_PASSAGE TO READ_
----

- IATA: none; ICAO: none; FAA LID: 18T;

Summary
- Airport type: Public
- Owner: Town of Tatum
- Serves: Tatum, New Mexico
- Elevation AMSL: 3,986 ft / 1,215 m
- Coordinates: 33°15′39″N 103°16′43″W﻿ / ﻿33.26083°N 103.27861°W

Map
- 18T Location of airport in New Mexico

Runways
| Direction | Length |  | Surface |
| ft | m |
| 12/30 | 2,920 | 890 | Asphalt |
| 5/23 (closed) | 2,990 | 911 | Asphalt |

Statistics (2023)
- Aircraft operations (year ending 3/31/2023): 500
- Source: Federal Aviation Administration

= Tatum Airport =

Tatum Airport is a public use airport located three nautical miles (6 km) east of the central business district of Tatum, a town in Lea County, New Mexico, United States. Currently owned by the Town of Tatum, it was formerly owned by the New Mexico Department of Transportation.

== Facilities and aircraft ==
Tatum Airport covers an area of 320 acres (129 ha) at an elevation of 3,986 feet (1,215 m) above mean sea level. It has two runways with asphalt surfaces. Runway 12/30, the only active runway, is 2,920 by 60 feet (890 x 18 m). Runway 5/23 is closed indefinitely and measures 2,990 by 75 feet (911 x 23 m).

For the 12-month period ending March 31, 2023 the airport had 500 general aviation aircraft operations, an average of 42 per month.

----

_DATA EXTRACT_
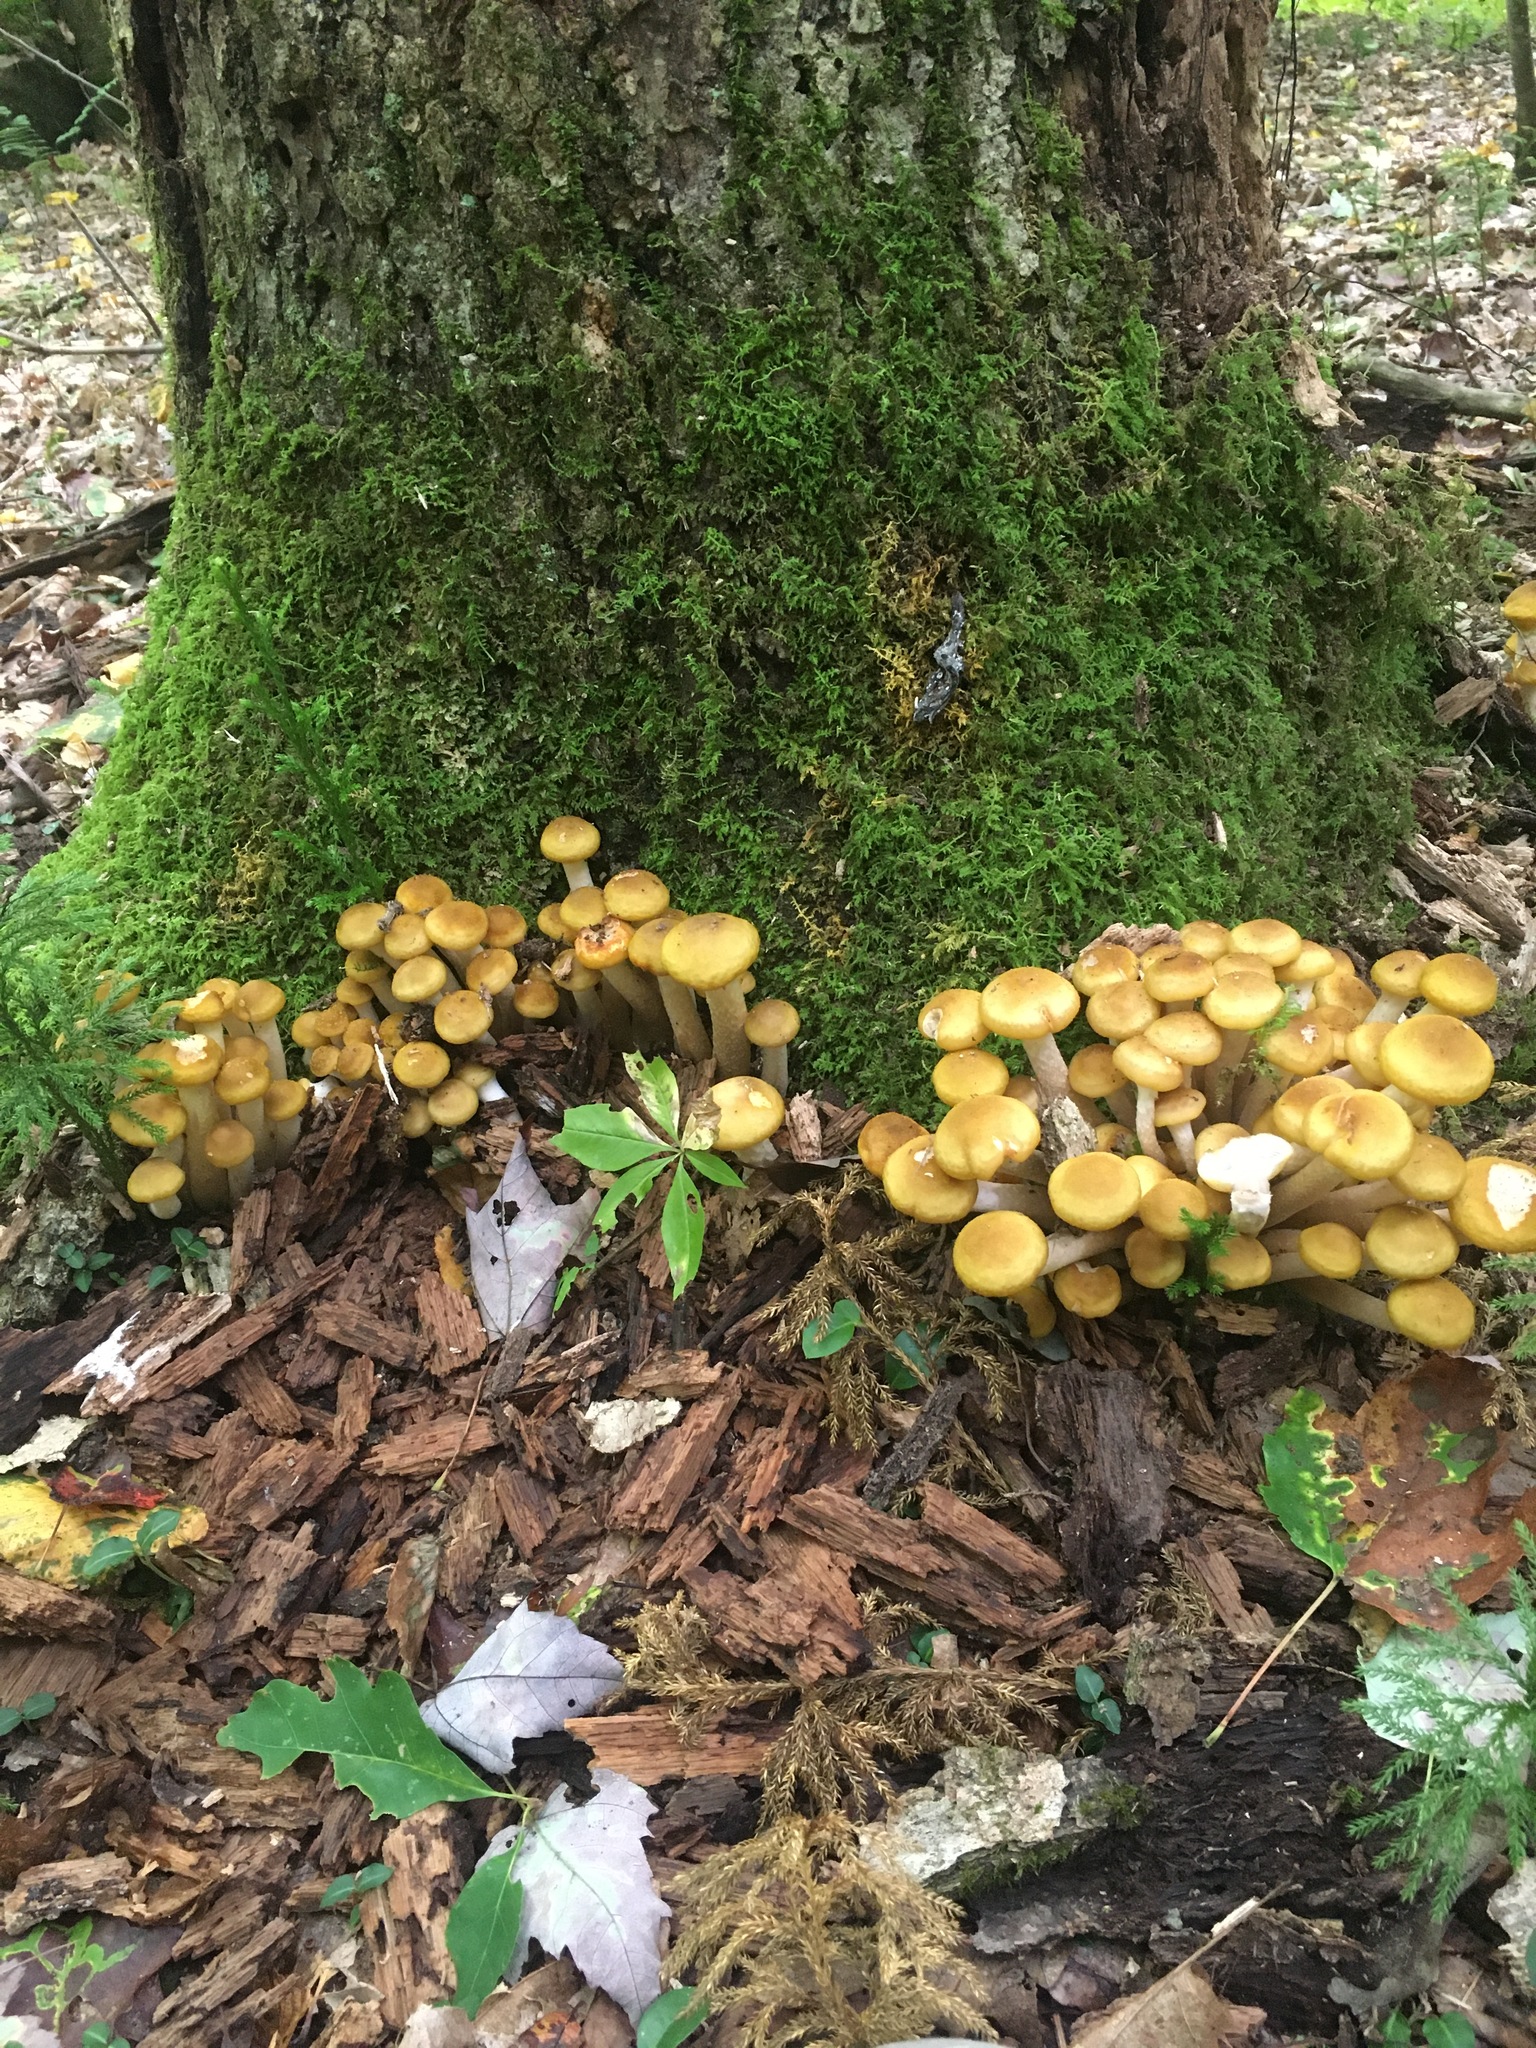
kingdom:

----

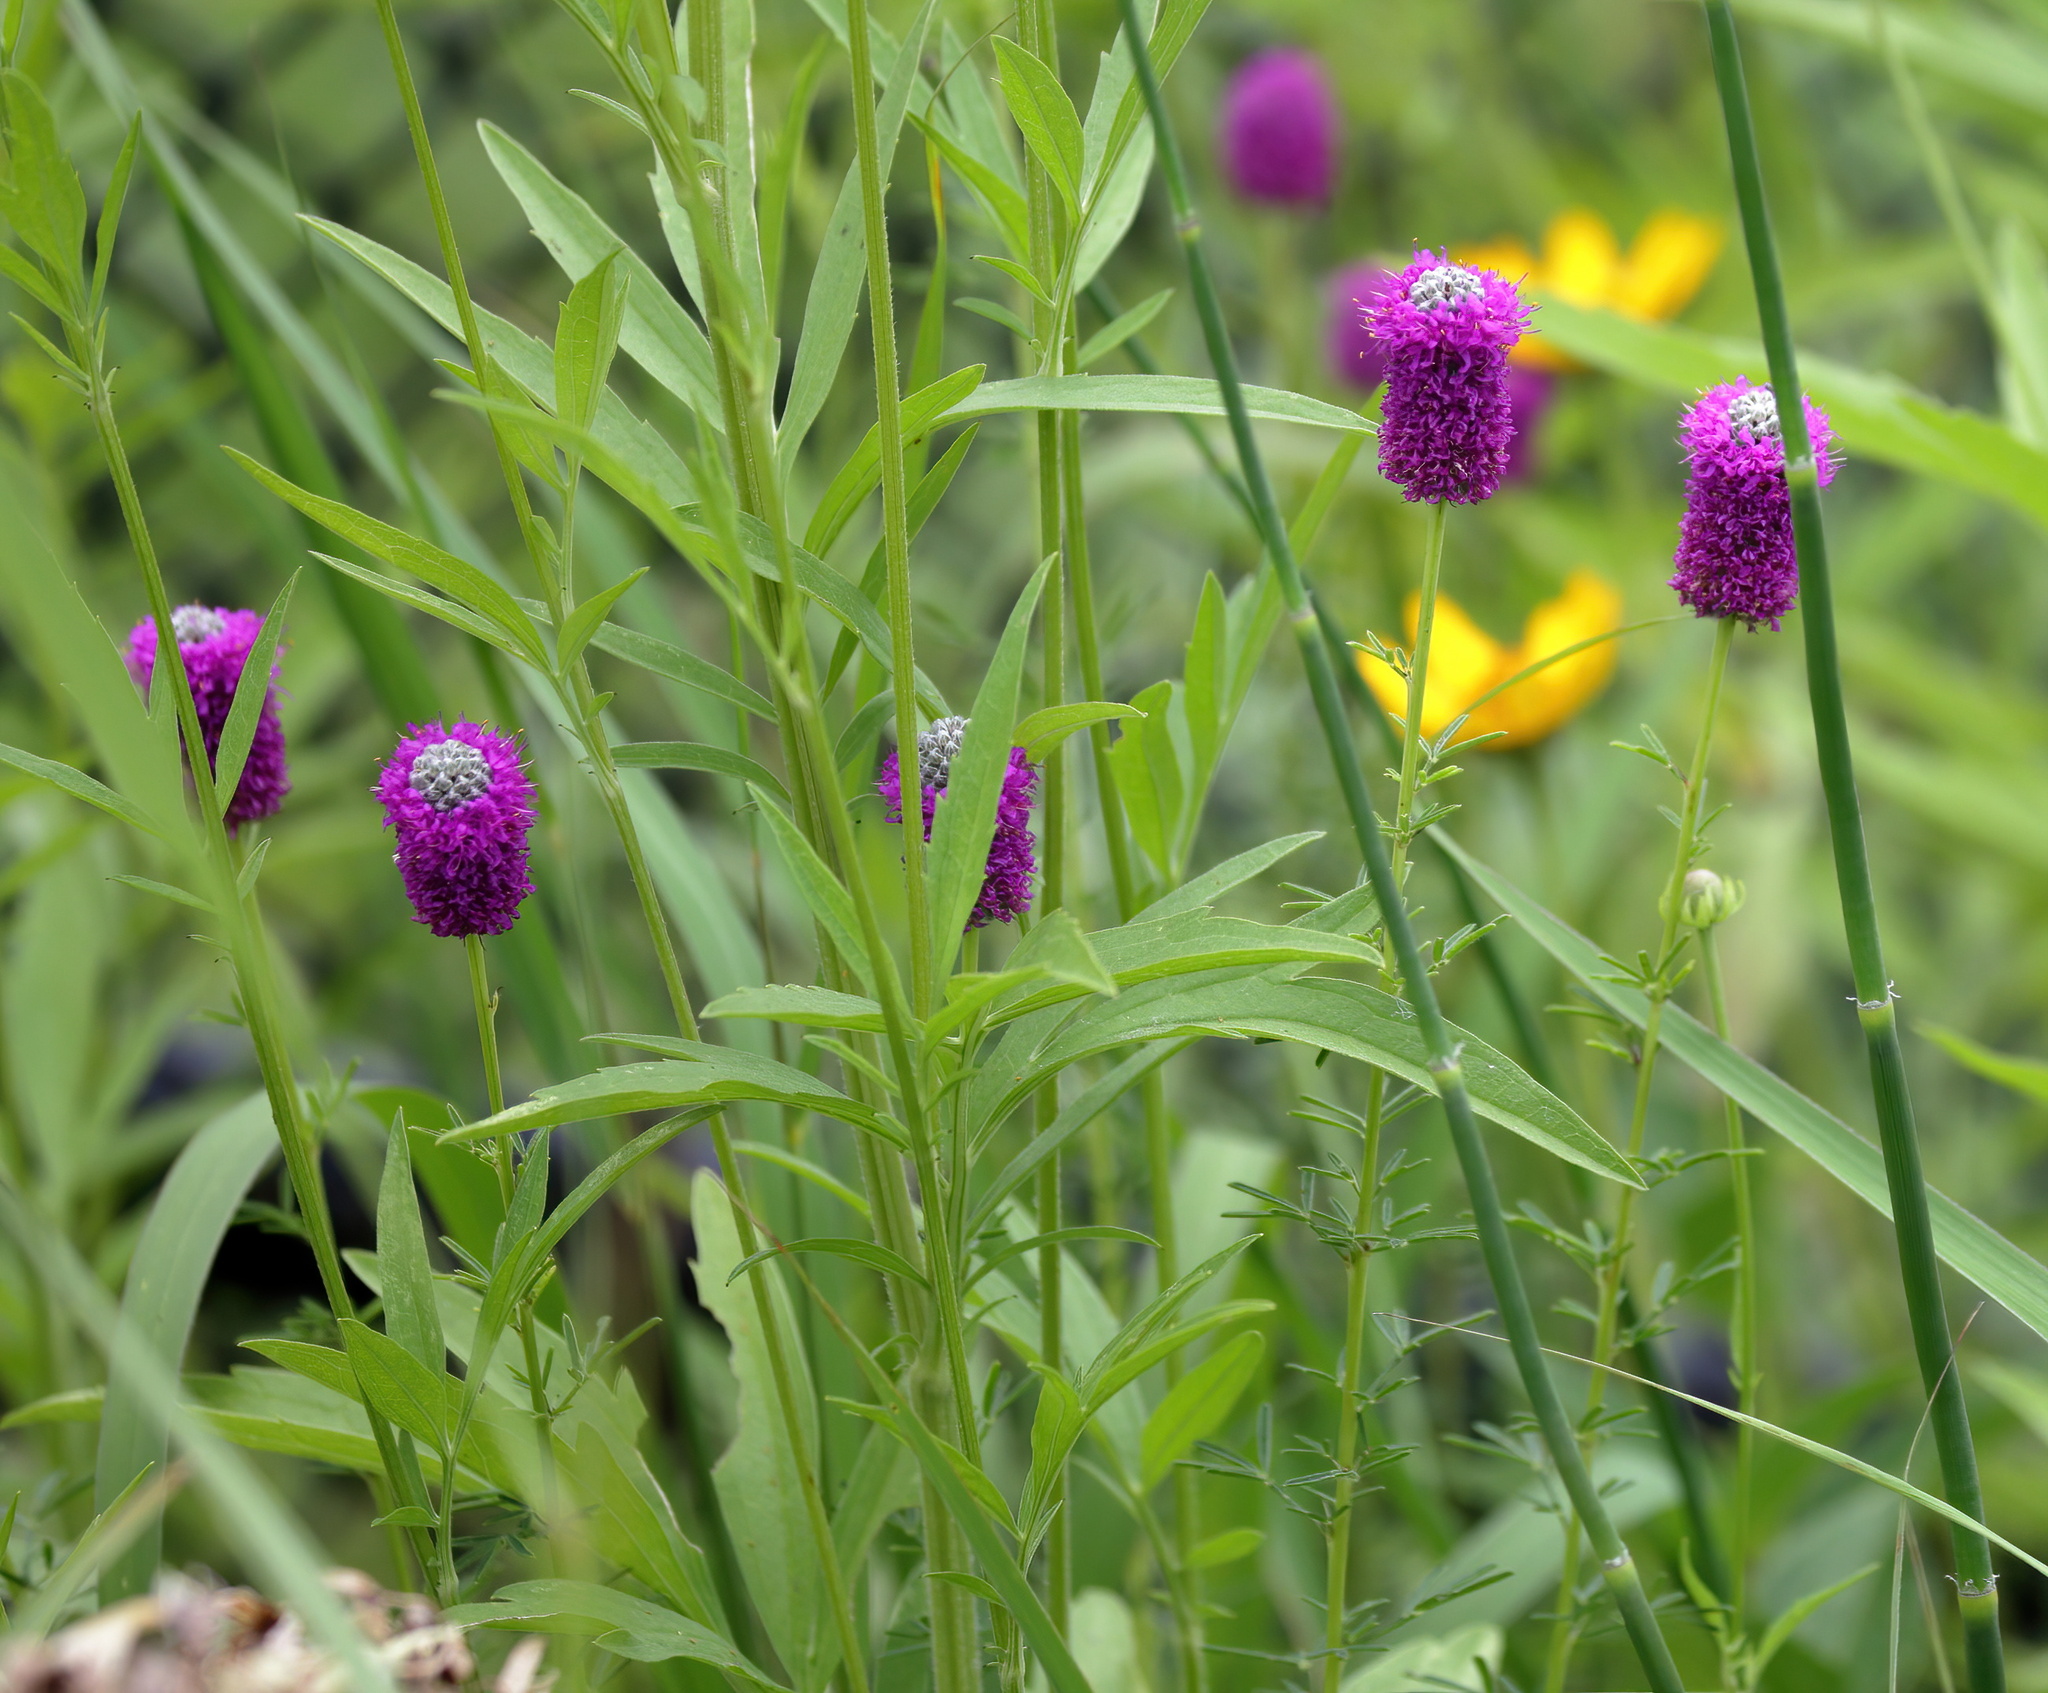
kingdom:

----

_TASK PROMPT_
Return the part of the airport article that begins at the words "Statistics (2023)" and stops after the words "42 per month.", reproducing it word for word. The material shown above stands apart from the airport article and is not connected to it.

_TASK OUTPUT_
Statistics (2023)
- Aircraft operations (year ending 3/31/2023): 500
- Source: Federal Aviation Administration

= Tatum Airport =

Tatum Airport is a public use airport located three nautical miles (6 km) east of the central business district of Tatum, a town in Lea County, New Mexico, United States. Currently owned by the Town of Tatum, it was formerly owned by the New Mexico Department of Transportation.

== Facilities and aircraft ==
Tatum Airport covers an area of 320 acres (129 ha) at an elevation of 3,986 feet (1,215 m) above mean sea level. It has two runways with asphalt surfaces. Runway 12/30, the only active runway, is 2,920 by 60 feet (890 x 18 m). Runway 5/23 is closed indefinitely and measures 2,990 by 75 feet (911 x 23 m).

For the 12-month period ending March 31, 2023 the airport had 500 general aviation aircraft operations, an average of 42 per month.